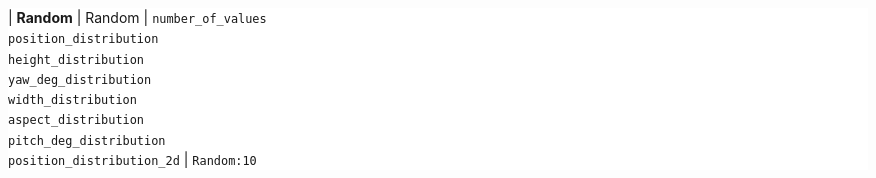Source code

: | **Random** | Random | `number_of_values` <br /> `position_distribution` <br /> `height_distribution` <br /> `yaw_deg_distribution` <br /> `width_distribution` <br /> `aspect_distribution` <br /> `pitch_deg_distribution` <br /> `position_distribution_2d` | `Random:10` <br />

+---+

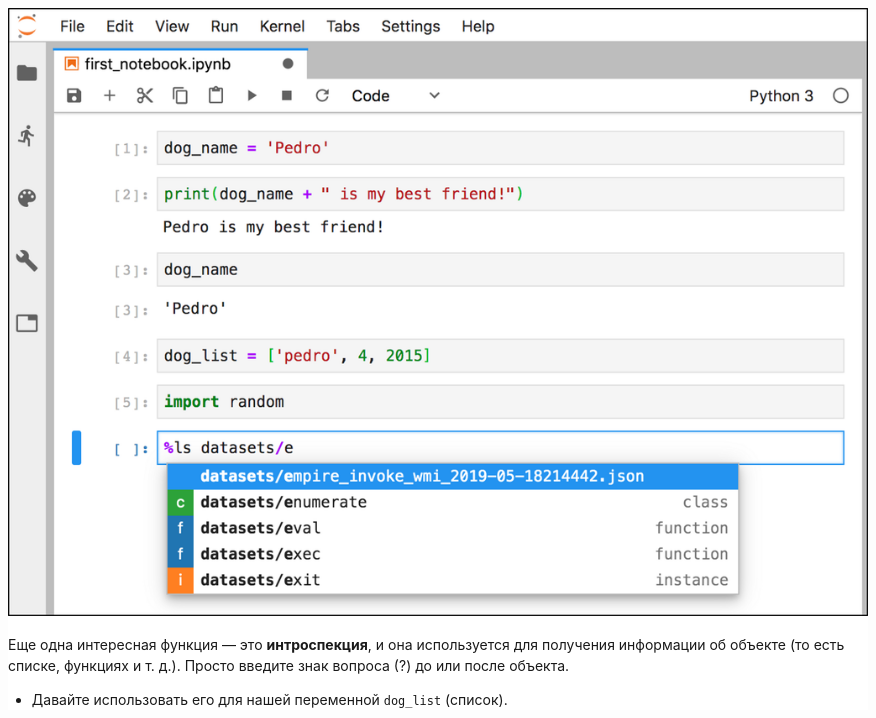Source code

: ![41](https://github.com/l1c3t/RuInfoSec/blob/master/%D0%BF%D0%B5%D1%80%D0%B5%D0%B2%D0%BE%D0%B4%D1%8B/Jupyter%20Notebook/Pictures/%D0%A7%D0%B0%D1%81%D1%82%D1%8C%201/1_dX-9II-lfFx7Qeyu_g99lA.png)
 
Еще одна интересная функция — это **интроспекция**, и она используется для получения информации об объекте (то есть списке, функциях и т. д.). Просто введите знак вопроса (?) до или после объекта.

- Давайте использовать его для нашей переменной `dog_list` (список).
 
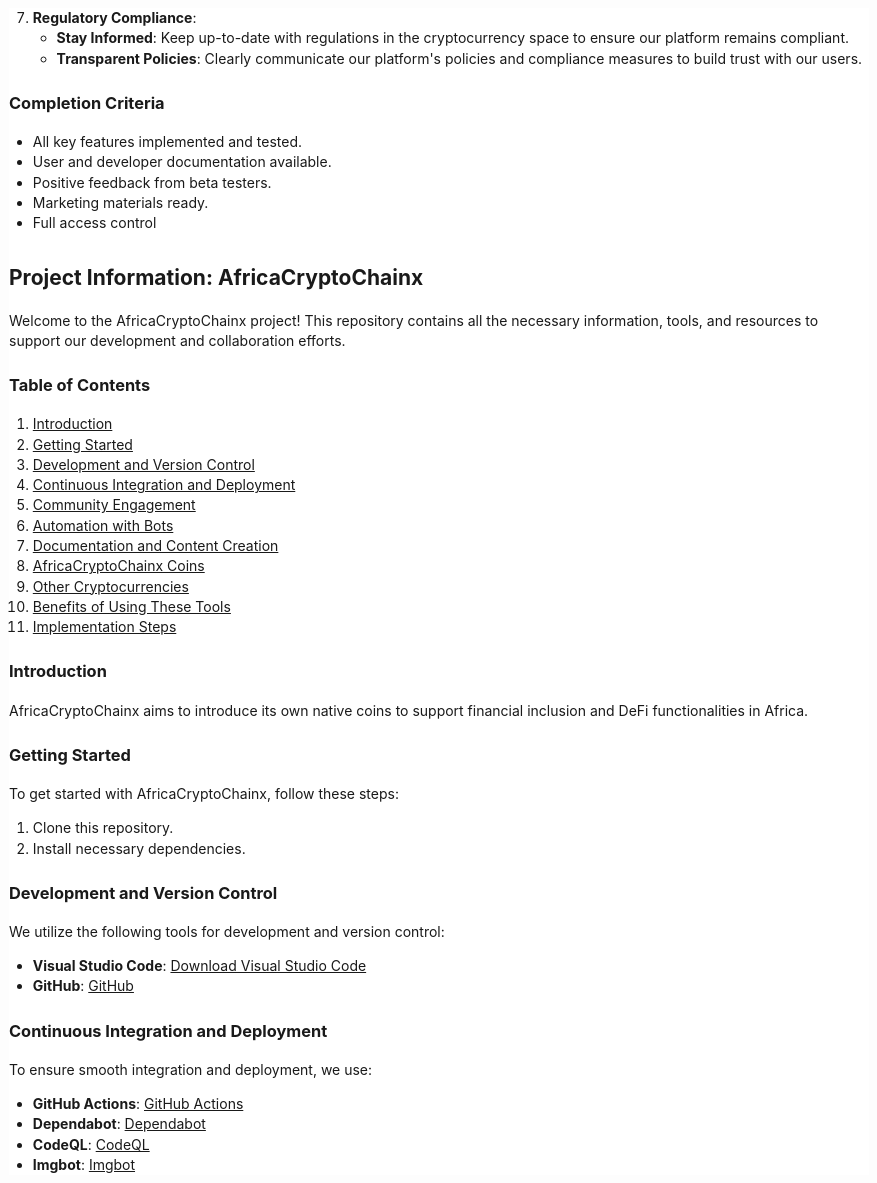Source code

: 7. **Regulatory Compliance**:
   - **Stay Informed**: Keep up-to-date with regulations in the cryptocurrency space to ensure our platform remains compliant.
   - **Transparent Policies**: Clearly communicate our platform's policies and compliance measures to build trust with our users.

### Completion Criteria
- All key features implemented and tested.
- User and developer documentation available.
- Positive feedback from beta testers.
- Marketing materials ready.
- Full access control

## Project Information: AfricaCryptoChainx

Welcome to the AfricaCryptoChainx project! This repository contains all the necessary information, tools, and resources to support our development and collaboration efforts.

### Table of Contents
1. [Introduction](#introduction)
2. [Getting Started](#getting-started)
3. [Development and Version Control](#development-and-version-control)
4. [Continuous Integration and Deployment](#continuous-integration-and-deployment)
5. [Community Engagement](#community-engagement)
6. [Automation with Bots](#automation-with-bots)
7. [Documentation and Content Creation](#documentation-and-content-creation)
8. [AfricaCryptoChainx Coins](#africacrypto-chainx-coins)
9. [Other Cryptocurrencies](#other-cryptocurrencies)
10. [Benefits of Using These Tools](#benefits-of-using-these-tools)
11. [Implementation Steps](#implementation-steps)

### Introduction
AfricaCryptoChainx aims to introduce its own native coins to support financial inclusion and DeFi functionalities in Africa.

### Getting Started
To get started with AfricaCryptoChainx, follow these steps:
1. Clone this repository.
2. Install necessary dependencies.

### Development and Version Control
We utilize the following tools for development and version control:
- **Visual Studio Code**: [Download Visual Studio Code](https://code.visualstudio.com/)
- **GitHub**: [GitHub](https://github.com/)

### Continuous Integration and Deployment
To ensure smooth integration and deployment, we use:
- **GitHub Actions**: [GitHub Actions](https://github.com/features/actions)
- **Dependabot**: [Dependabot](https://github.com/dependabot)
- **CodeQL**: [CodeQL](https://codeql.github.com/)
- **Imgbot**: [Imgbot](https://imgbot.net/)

+---+

Required work — Starting with the line that holds "1. Clone this repository." and ending with the line that holds "- **Dependabot**: [Dependabot](https://github.com/dependabot)", retype every line in the data above exactly, and nothing else.

Answer to this problem —
1. Clone this repository.
2. Install necessary dependencies.

### Development and Version Control
We utilize the following tools for development and version control:
- **Visual Studio Code**: [Download Visual Studio Code](https://code.visualstudio.com/)
- **GitHub**: [GitHub](https://github.com/)

### Continuous Integration and Deployment
To ensure smooth integration and deployment, we use:
- **GitHub Actions**: [GitHub Actions](https://github.com/features/actions)
- **Dependabot**: [Dependabot](https://github.com/dependabot)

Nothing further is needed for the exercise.